■ **Work task**:
Would you please transcribe, exactly as written, the lines of the entries below starting at the one that holds "Discussion 3: It" and ending at the one that holds "Street Journal and", both included?

--- Exercise input ---

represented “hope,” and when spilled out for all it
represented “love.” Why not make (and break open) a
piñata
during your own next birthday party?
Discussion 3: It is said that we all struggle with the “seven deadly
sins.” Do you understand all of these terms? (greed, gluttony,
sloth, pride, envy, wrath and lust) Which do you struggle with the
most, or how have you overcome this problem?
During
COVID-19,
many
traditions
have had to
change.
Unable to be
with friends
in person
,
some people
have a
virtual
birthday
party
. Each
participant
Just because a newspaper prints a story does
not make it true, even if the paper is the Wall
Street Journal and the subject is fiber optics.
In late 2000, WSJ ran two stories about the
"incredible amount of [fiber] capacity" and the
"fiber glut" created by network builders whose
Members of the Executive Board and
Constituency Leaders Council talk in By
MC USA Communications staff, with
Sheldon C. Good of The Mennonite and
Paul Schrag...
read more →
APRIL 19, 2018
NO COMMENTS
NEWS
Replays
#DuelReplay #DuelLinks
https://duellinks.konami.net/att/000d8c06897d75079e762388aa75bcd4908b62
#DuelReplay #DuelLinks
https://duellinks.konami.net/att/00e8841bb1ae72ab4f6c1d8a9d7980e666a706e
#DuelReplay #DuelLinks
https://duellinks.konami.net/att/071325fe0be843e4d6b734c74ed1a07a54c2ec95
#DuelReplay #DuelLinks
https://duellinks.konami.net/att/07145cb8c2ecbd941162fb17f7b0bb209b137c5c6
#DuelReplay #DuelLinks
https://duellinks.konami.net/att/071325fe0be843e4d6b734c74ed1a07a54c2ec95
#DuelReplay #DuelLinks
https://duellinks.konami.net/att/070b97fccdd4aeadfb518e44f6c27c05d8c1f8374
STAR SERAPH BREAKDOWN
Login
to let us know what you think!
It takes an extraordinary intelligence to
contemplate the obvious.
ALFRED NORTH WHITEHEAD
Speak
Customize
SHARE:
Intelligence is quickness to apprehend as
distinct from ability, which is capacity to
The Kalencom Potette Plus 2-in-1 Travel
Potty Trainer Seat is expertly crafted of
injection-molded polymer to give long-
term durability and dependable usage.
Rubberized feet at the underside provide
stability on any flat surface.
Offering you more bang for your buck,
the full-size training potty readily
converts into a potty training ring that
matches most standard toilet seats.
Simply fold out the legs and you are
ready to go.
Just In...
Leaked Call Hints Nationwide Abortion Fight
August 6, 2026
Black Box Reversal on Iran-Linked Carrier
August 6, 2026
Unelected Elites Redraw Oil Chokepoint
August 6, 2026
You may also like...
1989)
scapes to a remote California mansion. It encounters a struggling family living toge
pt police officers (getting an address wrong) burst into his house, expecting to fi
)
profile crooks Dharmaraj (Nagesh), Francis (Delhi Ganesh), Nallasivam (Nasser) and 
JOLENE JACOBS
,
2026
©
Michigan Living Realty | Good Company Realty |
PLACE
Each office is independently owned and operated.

---
--- Exercise input ---

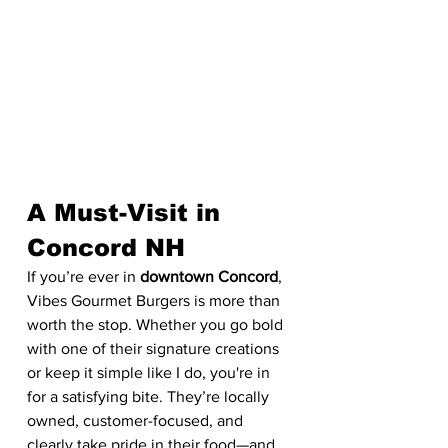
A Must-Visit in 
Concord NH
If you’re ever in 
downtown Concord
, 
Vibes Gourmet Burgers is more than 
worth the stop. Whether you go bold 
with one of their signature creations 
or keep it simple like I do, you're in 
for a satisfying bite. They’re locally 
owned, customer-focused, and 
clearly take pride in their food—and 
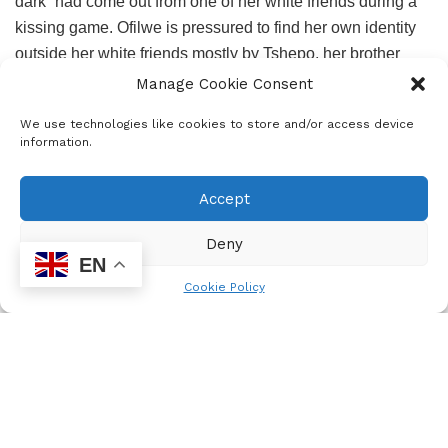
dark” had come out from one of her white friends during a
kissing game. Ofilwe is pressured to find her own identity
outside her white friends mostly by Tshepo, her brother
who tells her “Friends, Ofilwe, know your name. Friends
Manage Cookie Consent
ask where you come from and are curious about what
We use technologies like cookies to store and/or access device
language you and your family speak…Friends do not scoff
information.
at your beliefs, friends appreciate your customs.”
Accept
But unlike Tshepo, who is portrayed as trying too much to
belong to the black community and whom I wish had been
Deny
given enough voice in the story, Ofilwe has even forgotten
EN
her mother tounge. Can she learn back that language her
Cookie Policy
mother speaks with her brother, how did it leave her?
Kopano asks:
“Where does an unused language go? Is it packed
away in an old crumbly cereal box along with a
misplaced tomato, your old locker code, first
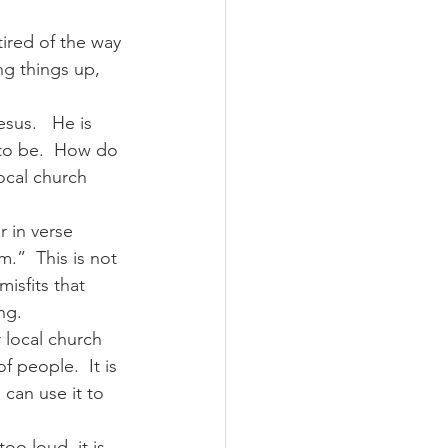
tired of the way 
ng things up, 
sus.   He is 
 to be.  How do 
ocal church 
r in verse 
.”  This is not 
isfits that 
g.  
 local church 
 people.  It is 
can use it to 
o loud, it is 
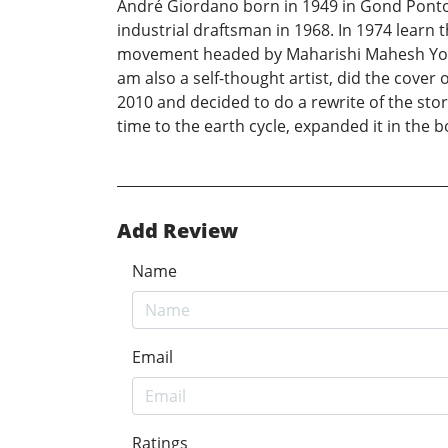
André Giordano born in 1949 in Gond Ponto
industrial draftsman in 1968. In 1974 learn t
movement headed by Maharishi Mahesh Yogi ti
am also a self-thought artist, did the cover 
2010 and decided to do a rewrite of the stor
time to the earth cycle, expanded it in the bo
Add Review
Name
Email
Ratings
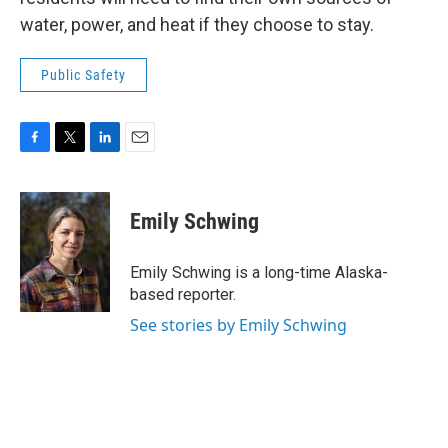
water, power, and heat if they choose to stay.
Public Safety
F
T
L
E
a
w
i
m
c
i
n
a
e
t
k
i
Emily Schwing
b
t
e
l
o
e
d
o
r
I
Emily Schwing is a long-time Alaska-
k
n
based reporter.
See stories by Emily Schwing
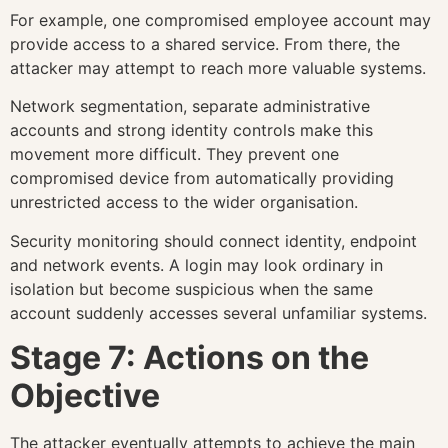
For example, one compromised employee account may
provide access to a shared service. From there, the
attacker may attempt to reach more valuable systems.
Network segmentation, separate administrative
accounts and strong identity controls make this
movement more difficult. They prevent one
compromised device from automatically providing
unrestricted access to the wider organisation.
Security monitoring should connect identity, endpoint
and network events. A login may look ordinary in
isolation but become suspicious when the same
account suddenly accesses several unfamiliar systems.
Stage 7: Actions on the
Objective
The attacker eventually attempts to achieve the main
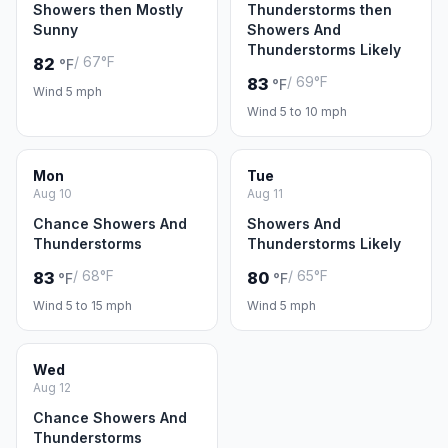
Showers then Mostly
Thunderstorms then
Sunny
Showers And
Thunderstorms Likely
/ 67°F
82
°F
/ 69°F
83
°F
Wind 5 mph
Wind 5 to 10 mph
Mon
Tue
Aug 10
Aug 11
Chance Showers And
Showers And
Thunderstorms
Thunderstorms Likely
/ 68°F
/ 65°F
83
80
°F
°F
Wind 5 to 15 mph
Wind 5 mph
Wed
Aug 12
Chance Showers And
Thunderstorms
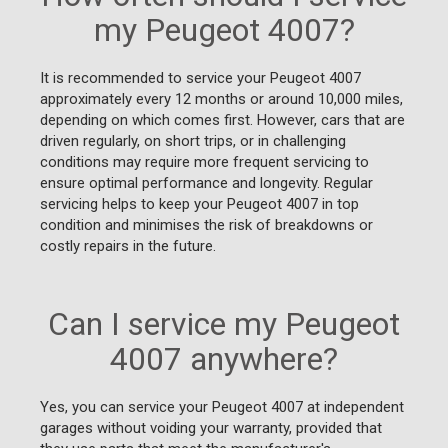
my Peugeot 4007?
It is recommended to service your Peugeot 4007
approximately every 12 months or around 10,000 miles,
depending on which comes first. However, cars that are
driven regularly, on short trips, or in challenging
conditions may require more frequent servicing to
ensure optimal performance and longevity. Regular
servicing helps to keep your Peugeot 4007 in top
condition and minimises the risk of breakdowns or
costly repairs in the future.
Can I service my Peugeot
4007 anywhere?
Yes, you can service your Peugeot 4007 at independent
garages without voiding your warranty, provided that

---

■ **Exercise response**:
Discussion 3: It is said that we all struggle with the “seven deadly
sins.” Do you understand all of these terms? (greed, gluttony,
sloth, pride, envy, wrath and lust) Which do you struggle with the
most, or how have you overcome this problem?
During
COVID-19,
many
traditions
have had to
change.
Unable to be
with friends
in person
,
some people
have a
virtual
birthday
party
. Each
participant
Just because a newspaper prints a story does
not make it true, even if the paper is the Wall
Street Journal and the subject is fiber optics.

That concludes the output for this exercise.